**INPUT MATERIAL**
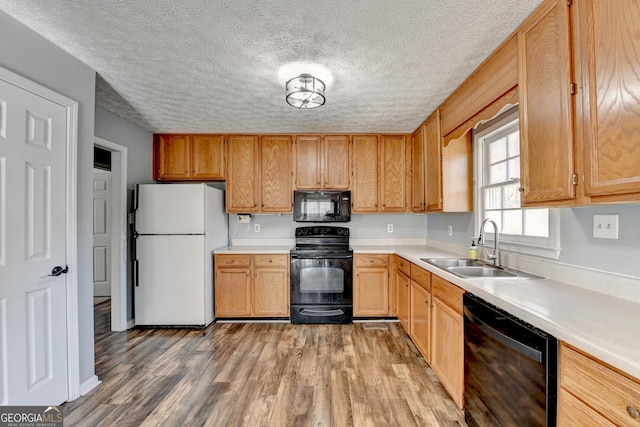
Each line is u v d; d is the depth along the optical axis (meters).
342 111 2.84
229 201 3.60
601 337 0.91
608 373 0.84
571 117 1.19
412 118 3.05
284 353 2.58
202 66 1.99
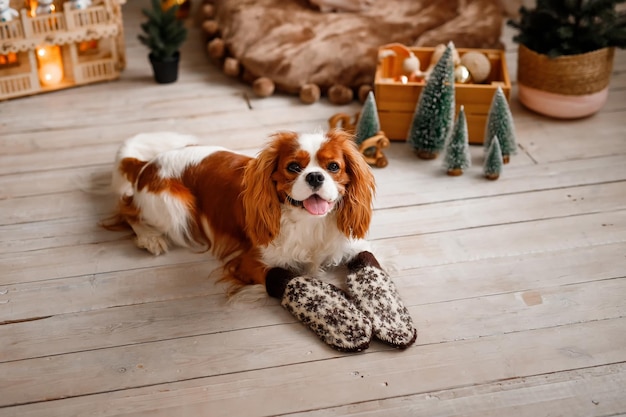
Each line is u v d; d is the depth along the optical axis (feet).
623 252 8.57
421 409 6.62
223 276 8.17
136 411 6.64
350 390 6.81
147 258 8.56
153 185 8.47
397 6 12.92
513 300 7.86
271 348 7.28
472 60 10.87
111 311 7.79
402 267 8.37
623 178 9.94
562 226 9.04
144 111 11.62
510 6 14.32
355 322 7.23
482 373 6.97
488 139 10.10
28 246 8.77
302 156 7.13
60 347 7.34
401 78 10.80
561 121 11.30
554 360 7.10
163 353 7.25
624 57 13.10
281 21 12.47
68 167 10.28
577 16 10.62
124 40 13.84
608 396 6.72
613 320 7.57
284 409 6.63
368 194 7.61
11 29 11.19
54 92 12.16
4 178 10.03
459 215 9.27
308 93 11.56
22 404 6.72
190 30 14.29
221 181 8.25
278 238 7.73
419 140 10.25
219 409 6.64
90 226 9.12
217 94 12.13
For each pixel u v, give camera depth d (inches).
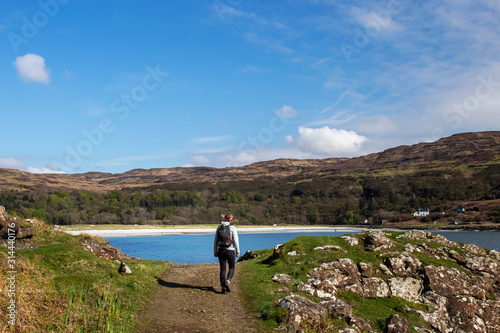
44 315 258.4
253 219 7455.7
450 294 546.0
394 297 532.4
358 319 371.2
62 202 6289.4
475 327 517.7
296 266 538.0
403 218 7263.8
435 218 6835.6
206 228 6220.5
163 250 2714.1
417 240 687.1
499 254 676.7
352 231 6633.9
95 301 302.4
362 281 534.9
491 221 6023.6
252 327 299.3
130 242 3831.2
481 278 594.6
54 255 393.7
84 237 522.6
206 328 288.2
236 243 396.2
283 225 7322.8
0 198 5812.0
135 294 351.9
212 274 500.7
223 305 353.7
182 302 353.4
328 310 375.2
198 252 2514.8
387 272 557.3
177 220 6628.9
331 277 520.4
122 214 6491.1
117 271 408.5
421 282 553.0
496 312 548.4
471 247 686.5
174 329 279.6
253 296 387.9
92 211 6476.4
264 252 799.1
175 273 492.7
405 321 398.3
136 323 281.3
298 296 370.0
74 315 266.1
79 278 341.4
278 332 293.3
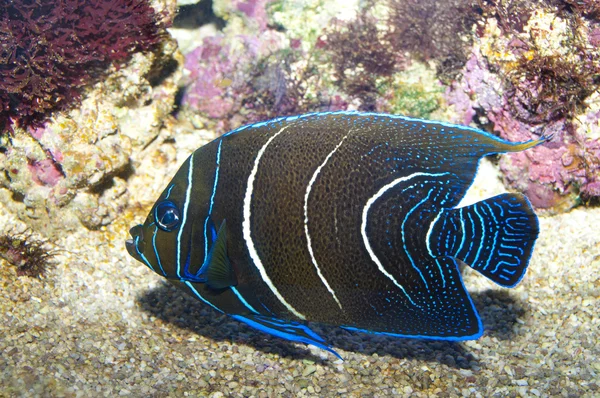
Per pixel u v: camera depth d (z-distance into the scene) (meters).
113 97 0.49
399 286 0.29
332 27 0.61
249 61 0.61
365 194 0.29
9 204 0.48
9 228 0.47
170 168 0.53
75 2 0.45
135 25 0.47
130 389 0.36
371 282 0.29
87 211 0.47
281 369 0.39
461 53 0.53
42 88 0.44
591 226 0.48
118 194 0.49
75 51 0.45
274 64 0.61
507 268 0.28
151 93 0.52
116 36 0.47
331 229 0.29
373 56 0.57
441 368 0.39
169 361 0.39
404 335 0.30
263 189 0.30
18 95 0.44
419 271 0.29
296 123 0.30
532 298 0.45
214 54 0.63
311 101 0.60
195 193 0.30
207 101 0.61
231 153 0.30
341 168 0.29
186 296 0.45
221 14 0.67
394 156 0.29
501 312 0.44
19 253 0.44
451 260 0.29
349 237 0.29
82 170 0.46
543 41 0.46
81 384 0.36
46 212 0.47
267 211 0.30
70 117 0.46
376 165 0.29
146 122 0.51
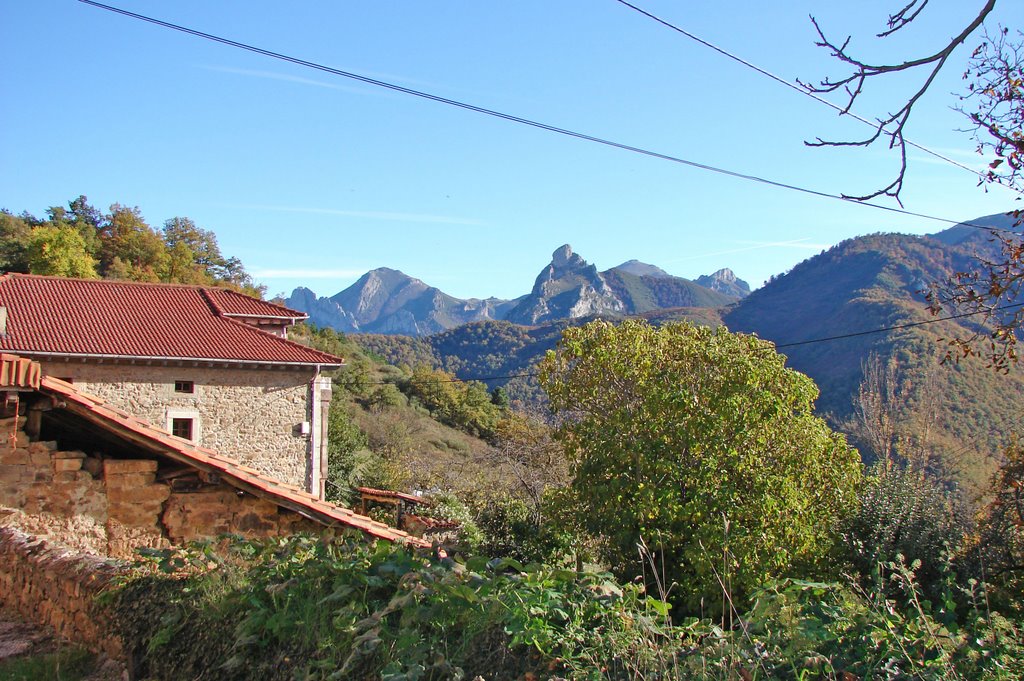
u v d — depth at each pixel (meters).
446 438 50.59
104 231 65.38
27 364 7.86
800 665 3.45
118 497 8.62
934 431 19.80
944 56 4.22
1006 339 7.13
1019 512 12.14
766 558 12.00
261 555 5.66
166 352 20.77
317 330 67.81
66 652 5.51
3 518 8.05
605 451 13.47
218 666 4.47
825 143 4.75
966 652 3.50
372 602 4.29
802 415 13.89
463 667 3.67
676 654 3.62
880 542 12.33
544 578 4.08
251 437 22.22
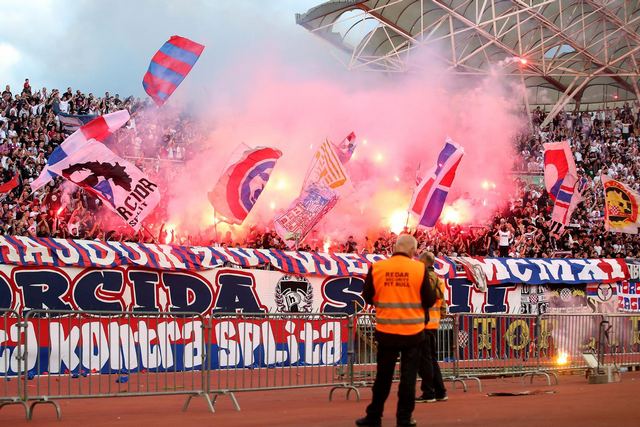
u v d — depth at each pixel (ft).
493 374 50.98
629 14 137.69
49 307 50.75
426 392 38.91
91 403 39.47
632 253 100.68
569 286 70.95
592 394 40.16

--

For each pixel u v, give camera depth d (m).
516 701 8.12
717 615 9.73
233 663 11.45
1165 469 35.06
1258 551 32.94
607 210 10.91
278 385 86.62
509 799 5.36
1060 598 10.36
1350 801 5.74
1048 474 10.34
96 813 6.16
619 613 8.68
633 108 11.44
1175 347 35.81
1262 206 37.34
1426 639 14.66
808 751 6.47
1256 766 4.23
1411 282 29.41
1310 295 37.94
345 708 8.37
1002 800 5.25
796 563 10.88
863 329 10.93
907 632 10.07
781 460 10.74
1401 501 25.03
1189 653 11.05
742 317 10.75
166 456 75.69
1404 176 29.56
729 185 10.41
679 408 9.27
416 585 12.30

**WHAT THE EXERCISE ASKS**
Reproduce exactly the lines of the data above that run from the line with "95 301 302.4" down to the line with "251 437 22.22", both ends included. Pictures do not belong in the copy.

**RESULT OF THE TASK**
95 301 302.4
362 281 534.9
491 221 6023.6
252 327 299.3
130 242 3831.2
481 278 594.6
54 255 393.7
84 237 522.6
206 328 288.2
236 243 396.2
283 225 7322.8
0 198 5812.0
135 294 351.9
212 274 500.7
223 305 353.7
182 302 353.4
328 310 375.2
198 252 2514.8
387 272 557.3
177 220 6628.9
331 277 520.4
122 214 6491.1
117 271 408.5
421 282 553.0
496 312 548.4
471 247 686.5
174 329 279.6
253 296 387.9
92 211 6476.4
264 252 799.1
175 273 492.7
405 321 398.3
136 323 281.3
298 296 370.0
74 315 266.1
79 278 341.4
278 332 293.3
Per pixel u v: camera depth d (z-distance into the scene) (meters).
113 97 0.49
399 286 0.29
332 27 0.61
249 61 0.61
365 194 0.29
9 204 0.48
9 228 0.47
170 168 0.53
75 2 0.45
135 25 0.47
130 389 0.36
371 282 0.29
87 211 0.47
281 369 0.39
461 53 0.53
42 88 0.44
591 226 0.48
118 194 0.49
75 51 0.45
274 64 0.61
507 268 0.28
151 93 0.52
116 36 0.47
331 229 0.29
373 56 0.57
441 368 0.39
169 361 0.39
404 335 0.30
263 189 0.30
18 95 0.44
419 271 0.29
296 123 0.30
532 298 0.45
214 54 0.63
311 101 0.60
195 193 0.30
207 101 0.61
231 153 0.30
341 168 0.29
186 296 0.45
221 14 0.67
394 156 0.29
501 312 0.44
19 253 0.44
451 260 0.29
349 237 0.29
82 170 0.46
543 41 0.46
81 384 0.36
46 212 0.47
267 211 0.30
70 117 0.46
376 165 0.29
146 122 0.51
u v d — depth at each pixel (meters).
446 438 50.59
104 231 65.38
27 364 7.86
800 665 3.45
118 497 8.62
934 431 19.80
944 56 4.22
1006 339 7.13
1019 512 12.14
766 558 12.00
261 555 5.66
166 352 20.77
317 330 67.81
66 652 5.51
3 518 8.05
605 451 13.47
218 666 4.47
825 143 4.75
966 652 3.50
372 602 4.29
802 415 13.89
463 667 3.67
676 654 3.62
880 542 12.33
544 578 4.08
251 437 22.22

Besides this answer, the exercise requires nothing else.